How The Pardon System Works―And Why

by Kim Wehle

Pub Date: Sept. 2nd, 2024
ISBN: 9781954907508
Publisher: Woodhall Press

Wehle delivers a critique of the unchecked presidential power to pardon.

The author astutely observes that when the presidential power to pardon was ratified in 1788 (enshrined in Article II of the United States Constitution), it granted more power to the executive branch than was currently wielded by King George III. While generally unchallenged, the power is a peculiar one when understood within the context of a constitutional republic characterized by governmental limitations and checks and balances—Wehle describes it as “a gaping level of unconstrained power.” Of course, there were reasons for this remarkable endowment of prerogative; it allows for the expression of mercy and the granting of amnesty, and the ability to “to address fragile political situations that traditional diplomacy or the rule of law cannot outpace” can be politically expedient.
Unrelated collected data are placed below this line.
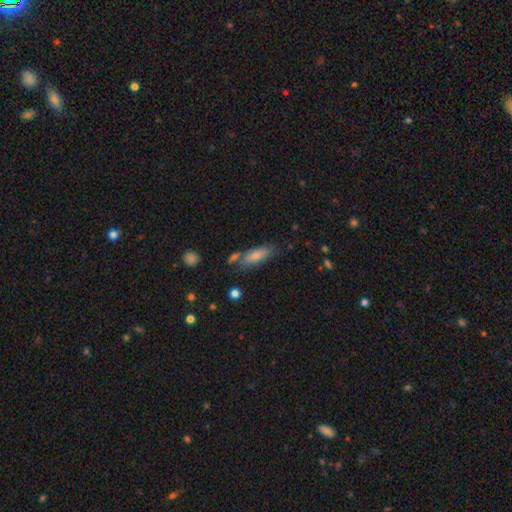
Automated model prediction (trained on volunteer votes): Smooth or featured: smooth — 78% (featured or disk — 15%)
How rounded: in between — 68% (cigar-shaped — 30%)
Merging: none — 63% (minor disturbance — 19%)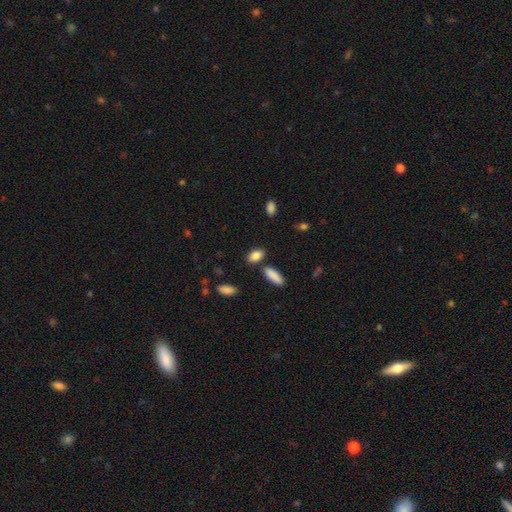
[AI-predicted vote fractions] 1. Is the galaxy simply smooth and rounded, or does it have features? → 86% smooth, 8% star or artifact, 6% featured or disk.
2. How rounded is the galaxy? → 84% in between, 9% round, 7% cigar-shaped.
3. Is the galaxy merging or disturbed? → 78% none, 11% minor disturbance, 8% merger, 3% major disturbance.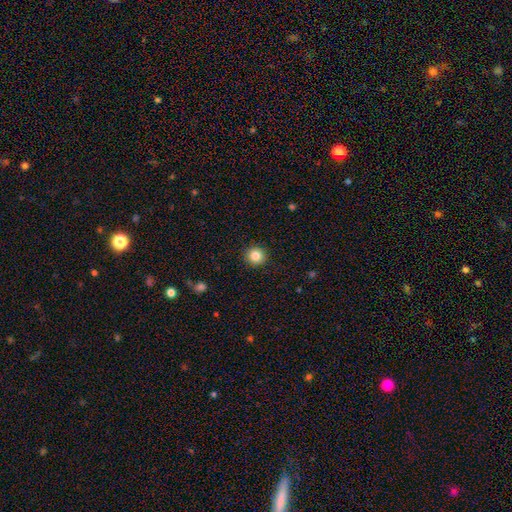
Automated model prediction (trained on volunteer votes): smooth_or_featured: smooth (p=0.84) [alt: star or artifact p=0.10]
how_rounded: round (p=0.94) [alt: in between p=0.05]
merging: none (p=0.93) [alt: minor disturbance p=0.05]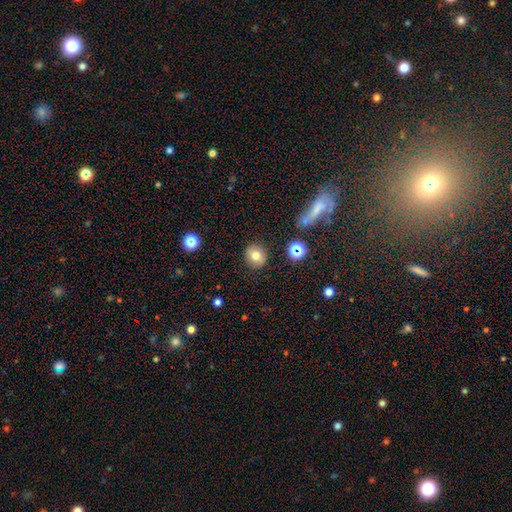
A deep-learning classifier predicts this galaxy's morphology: A smooth galaxy with no disk features (76%) that is round (82%).

Vote fractions:
- Smooth or featured? smooth: 76% / star or artifact: 12% / featured or disk: 11%
- How rounded? round: 82% / in between: 17% / cigar-shaped: 1%
- Merging? none: 88% / minor disturbance: 8% / major disturbance: 2% / merger: 2%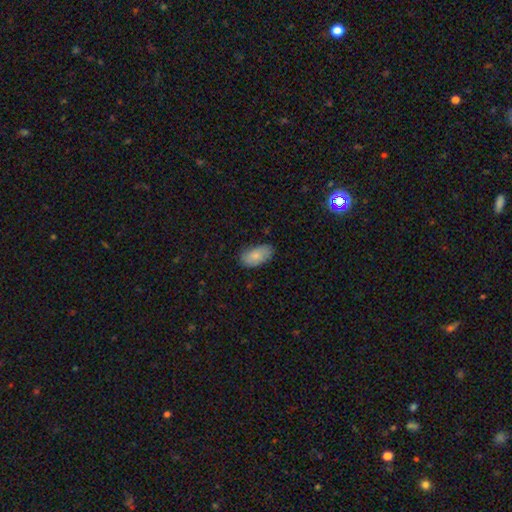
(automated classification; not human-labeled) Smooth or featured? Predicted: smooth (p=0.82). How rounded? Predicted: in between (p=0.94). Merging? Predicted: none (p=0.75).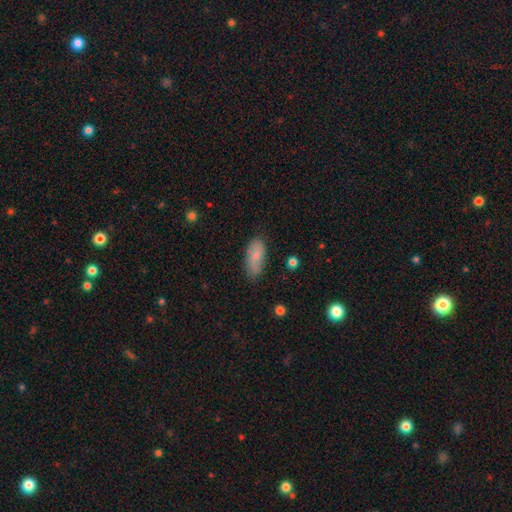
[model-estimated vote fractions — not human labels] Morphology: type=smooth (76%); roundness=in between (85%); merging=none (77%).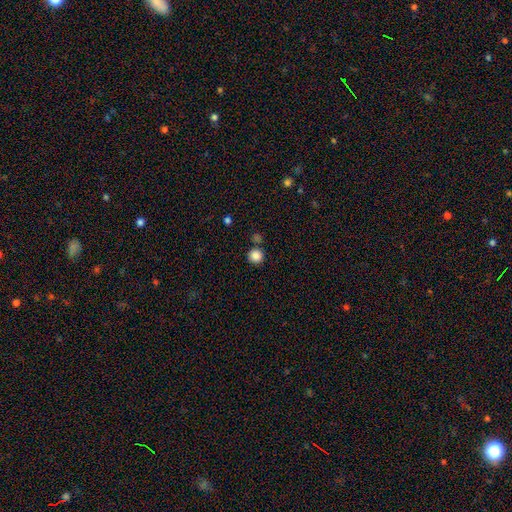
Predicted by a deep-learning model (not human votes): Morphology: type=smooth (86%); roundness=round (94%); merging=none (82%).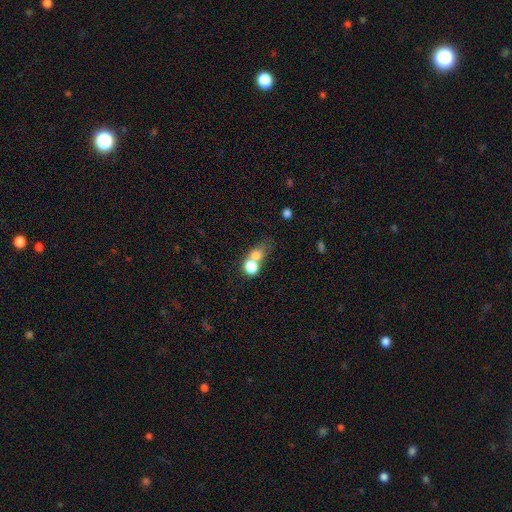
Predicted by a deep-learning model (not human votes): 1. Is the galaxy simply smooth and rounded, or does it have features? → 72% smooth, 14% featured or disk, 13% star or artifact.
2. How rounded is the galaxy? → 63% round, 35% in between, 2% cigar-shaped.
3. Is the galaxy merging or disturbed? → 59% merger, 28% none, 7% minor disturbance, 6% major disturbance.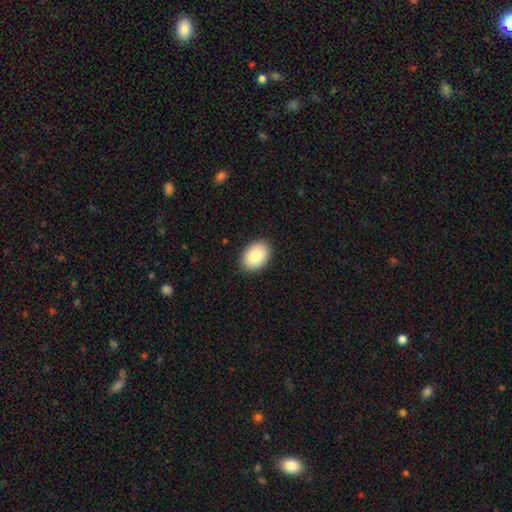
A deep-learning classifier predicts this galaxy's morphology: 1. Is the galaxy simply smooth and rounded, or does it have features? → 87% smooth, 7% star or artifact, 6% featured or disk.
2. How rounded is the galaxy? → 80% in between, 19% round, 1% cigar-shaped.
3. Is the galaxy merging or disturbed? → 89% none, 8% minor disturbance, 2% major disturbance, 1% merger.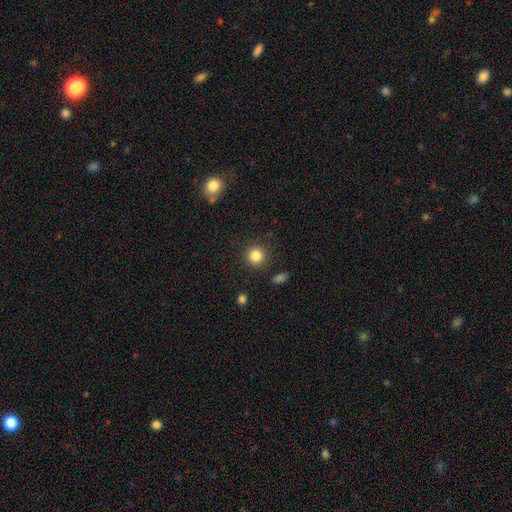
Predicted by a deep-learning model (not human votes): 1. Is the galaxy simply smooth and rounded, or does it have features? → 84% smooth, 11% star or artifact, 5% featured or disk.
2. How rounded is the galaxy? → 92% round, 7% in between, 1% cigar-shaped.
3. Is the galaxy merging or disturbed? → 89% none, 7% minor disturbance, 2% major disturbance, 2% merger.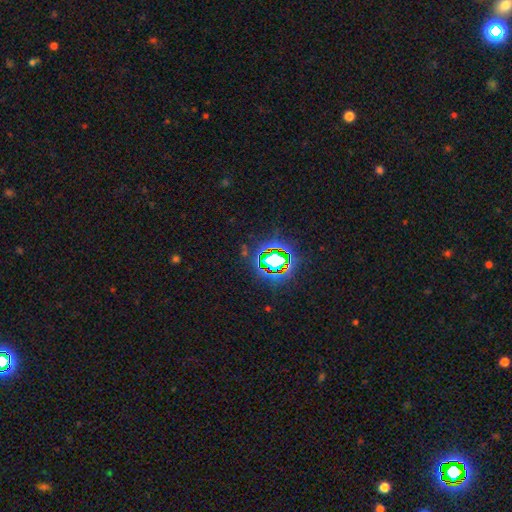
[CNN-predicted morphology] Smooth or featured?
  - star or artifact: 79% *
  - smooth: 13%
  - featured or disk: 8%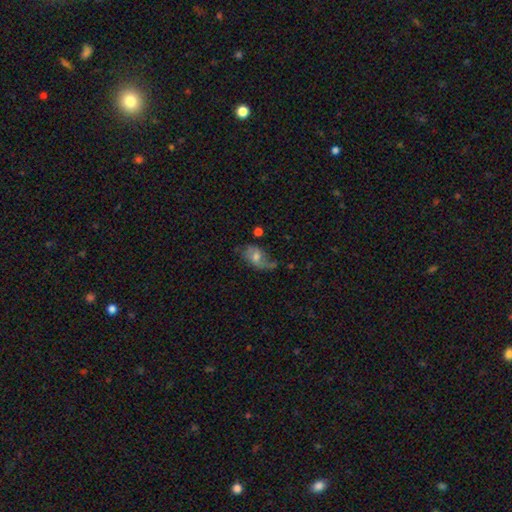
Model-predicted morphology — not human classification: smooth_or_featured: featured or disk (p=0.50) [alt: smooth p=0.40]
disk_edge_on: no (p=0.94) [alt: yes p=0.06]
merging: none (p=0.43) [alt: minor disturbance p=0.30]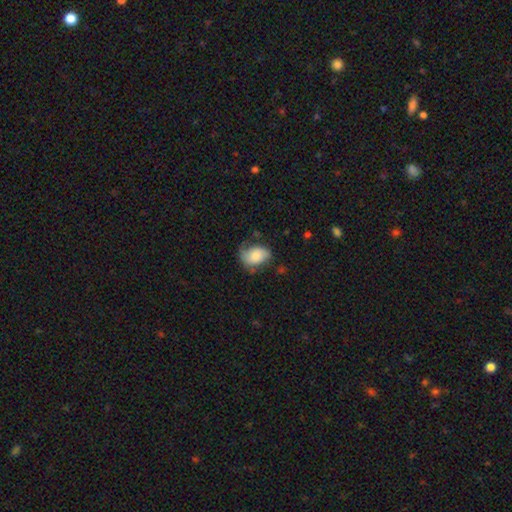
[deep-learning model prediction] Smooth or featured? Predicted: smooth (p=0.66). How rounded? Predicted: in between (p=0.81). Merging? Predicted: none (p=0.47).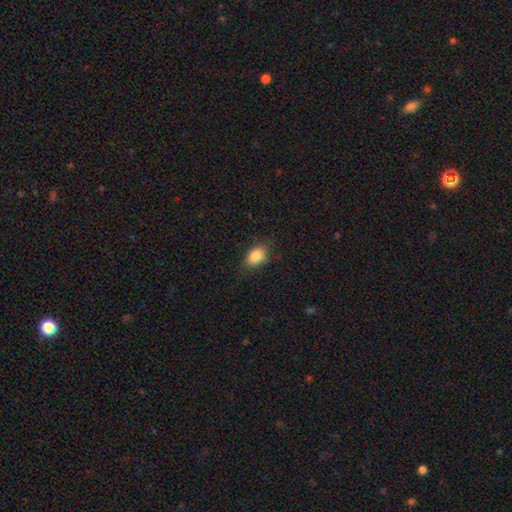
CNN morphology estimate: Smooth or featured? smooth (86%)
How rounded? in between (84%)
Merging? none (77%)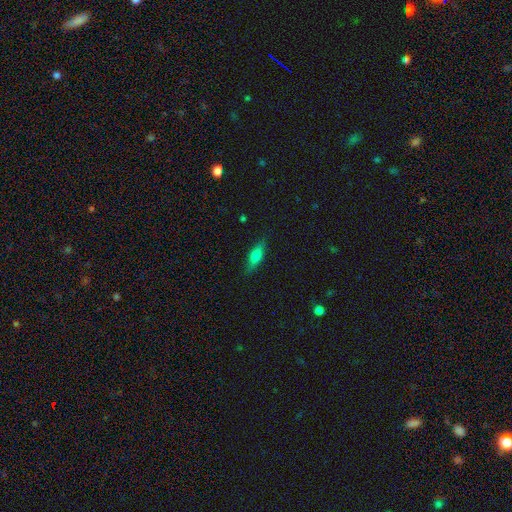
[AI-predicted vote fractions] A smooth galaxy with no disk features (60%) that is cigar-shaped (51%).

Vote fractions:
- Smooth or featured? smooth: 60% / featured or disk: 32% / star or artifact: 8%
- How rounded? cigar-shaped: 51% / in between: 46% / round: 3%
- Merging? none: 85% / minor disturbance: 11% / major disturbance: 2% / merger: 1%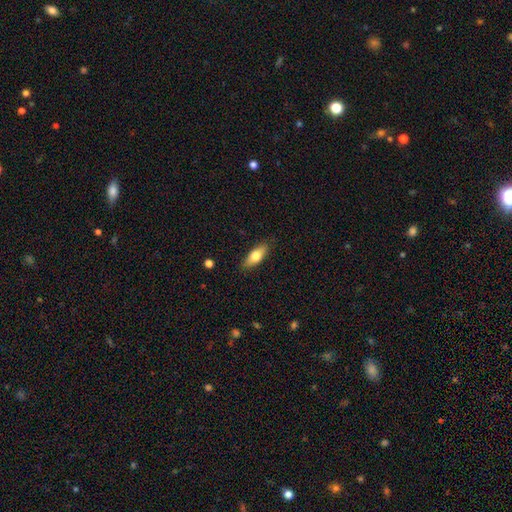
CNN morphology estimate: Q: Smooth or featured?
A: smooth (72%); runner-up: featured or disk (22%)
Q: How rounded?
A: in between (75%); runner-up: cigar-shaped (22%)
Q: Merging?
A: none (86%); runner-up: minor disturbance (11%)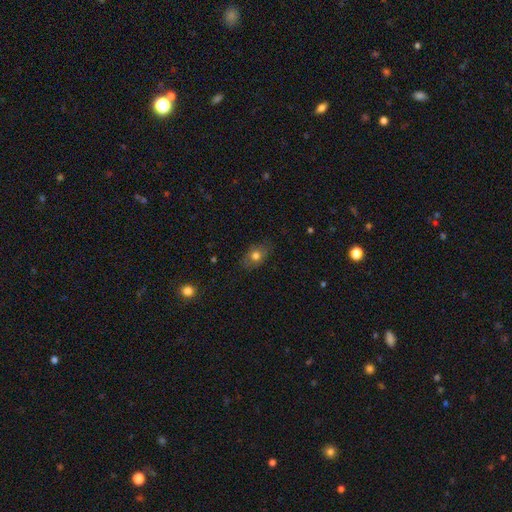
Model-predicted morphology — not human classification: type=smooth (70%); roundness=in between (74%); merging=none (78%).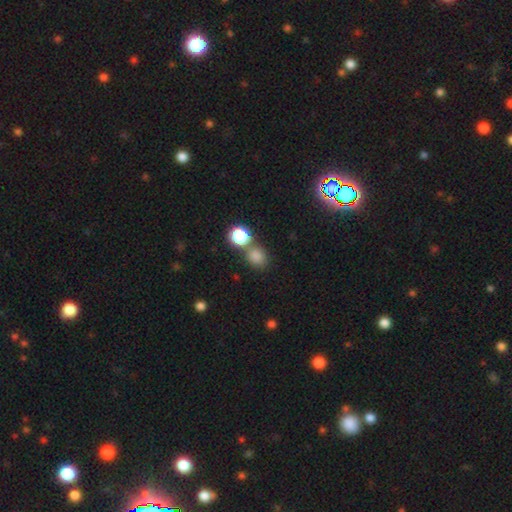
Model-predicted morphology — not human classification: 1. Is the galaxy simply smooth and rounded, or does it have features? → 80% smooth, 14% star or artifact, 5% featured or disk.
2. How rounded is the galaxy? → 72% round, 27% in between, 1% cigar-shaped.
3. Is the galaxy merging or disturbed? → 60% none, 27% merger, 10% minor disturbance, 4% major disturbance.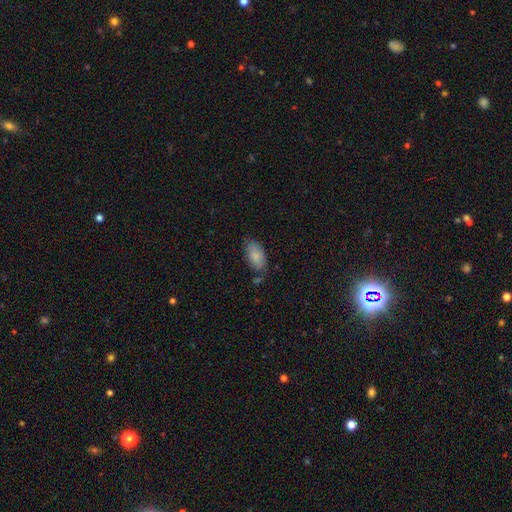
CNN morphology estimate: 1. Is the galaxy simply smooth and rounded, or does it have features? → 84% smooth, 9% featured or disk, 7% star or artifact.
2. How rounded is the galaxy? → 94% in between, 3% cigar-shaped, 3% round.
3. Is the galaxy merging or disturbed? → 65% none, 24% minor disturbance, 6% major disturbance, 5% merger.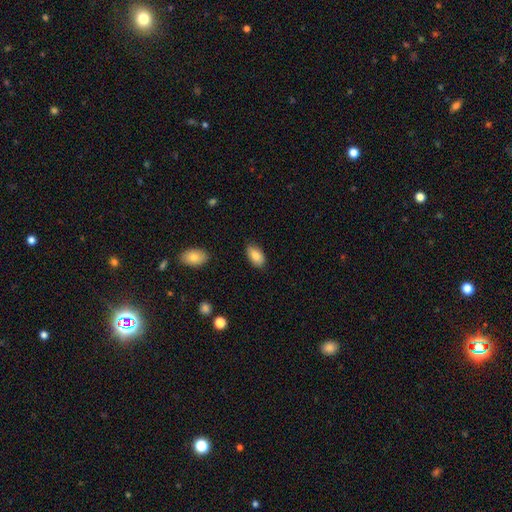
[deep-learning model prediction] This is clearly a smooth galaxy (85%). How rounded: clearly in between (93%). Merging: clearly none (82%).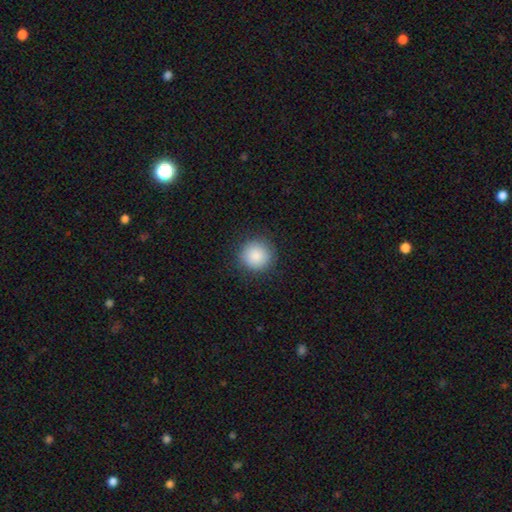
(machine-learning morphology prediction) This appears to be a smooth galaxy with no disk features (88%) that is round (95%). Merging: none (89%).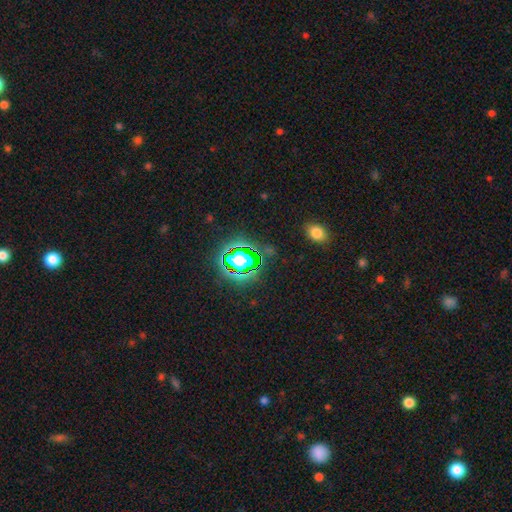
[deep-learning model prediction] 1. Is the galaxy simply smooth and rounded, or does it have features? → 80% star or artifact, 13% smooth, 7% featured or disk.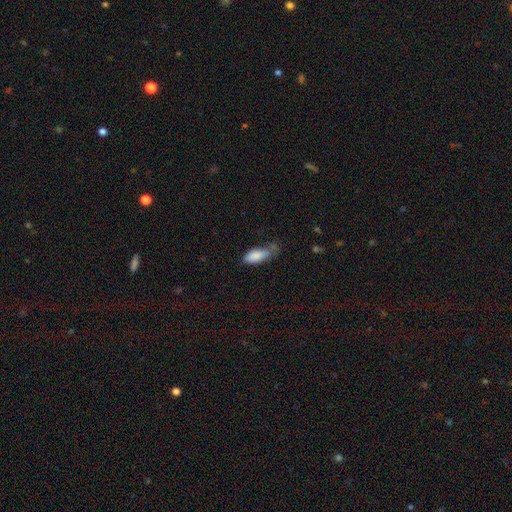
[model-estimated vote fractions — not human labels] Overall: smooth (85%). How rounded: in between (77%). Merging: none (39%, tied with minor disturbance).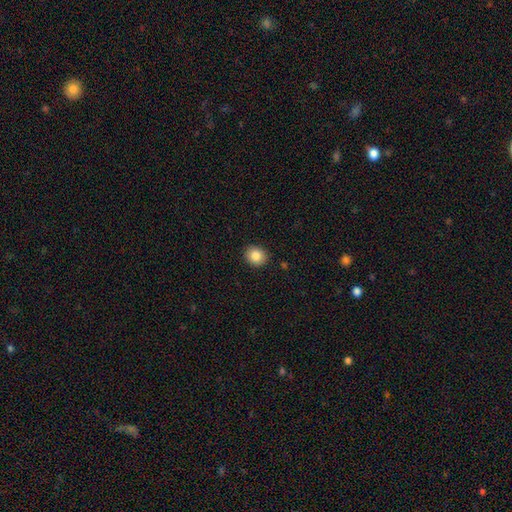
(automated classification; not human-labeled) Smooth or featured? smooth (85%)
How rounded? round (77%)
Merging? none (90%)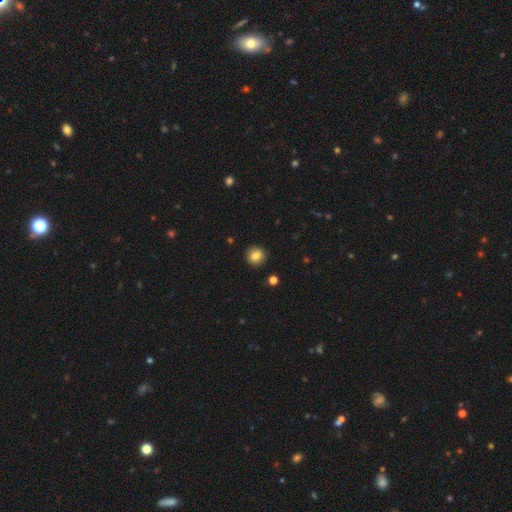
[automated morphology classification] Smooth or featured: smooth — 84% (star or artifact — 10%)
How rounded: round — 92% (in between — 7%)
Merging: none — 91% (minor disturbance — 6%)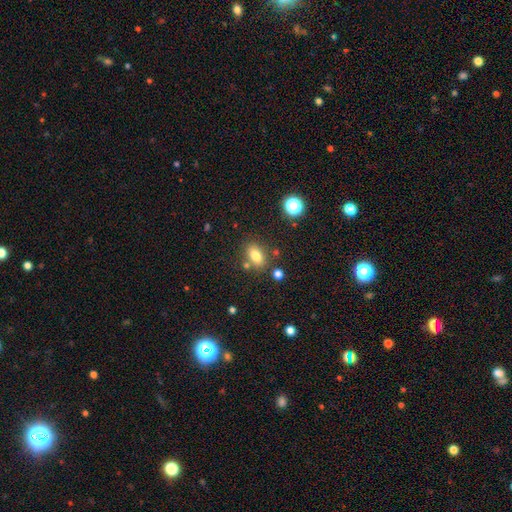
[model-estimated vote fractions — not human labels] Morphology: type=smooth (78%); roundness=in between (82%); merging=none (75%).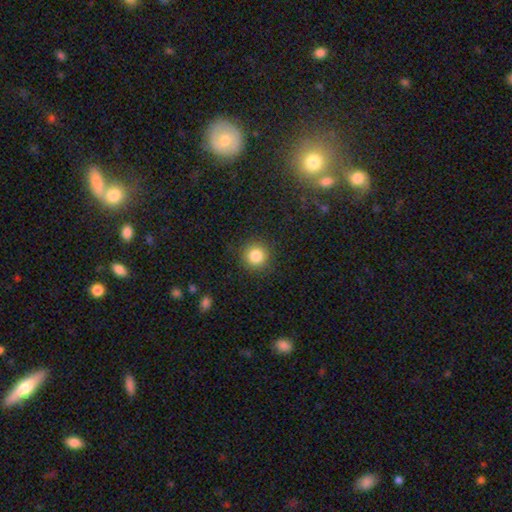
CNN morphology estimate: smooth-or-featured: smooth: 84% | star or artifact: 10% | featured or disk: 6%
  how-rounded: round: 94% | in between: 5% | cigar-shaped: 1%
  merging: none: 90% | minor disturbance: 6% | major disturbance: 2% | merger: 1%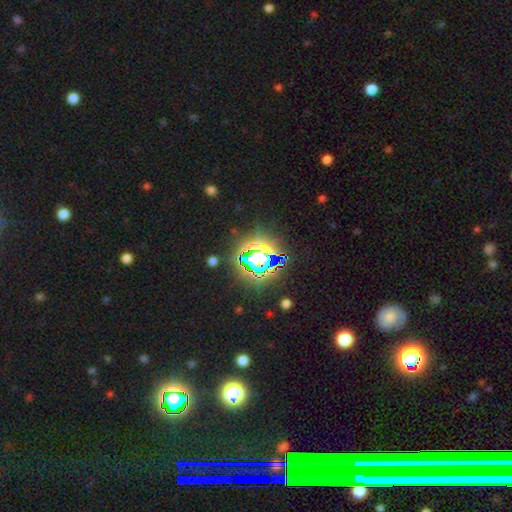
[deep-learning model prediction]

However, Wehle convincingly argues that the “enormous risks of abuse” outweigh the potential benefits, asserting that such a mandate naively assumes a “fairness and integrity” with respect to the one who exercises it. In this intellectually challenging study, the author traces the complex history of the pardon power—as exercised by kings, parliaments, and clergy—and diligently charts its excesses. She recognizes the great hurdles to reforming it, chiefly the need for a constitutional amendment. There are ways to curb its abuse, she avers, including making pardon power subject to increased transparency and constraining the lobbying for pardons from presidents. Wehle’s prose is impressively lucid and accessible, particularly welcome virtues given the technical nature of the subject matter; none of her arguments presuppose that readers have specialized backgrounds in either law or American history, though either would be helpful. At the very least, she poses a provocative challenge to what is often seen as an “unlimited and sacrosanct” convention and manages to “reveal that the pardon power deserves attention and cannot be whisked atop a pedestal on the blithe assumption that the Constitution (for presidents, at least) unequivocally says this power is acceptable.”

A thoughtful and painstaking work of legal scholarship.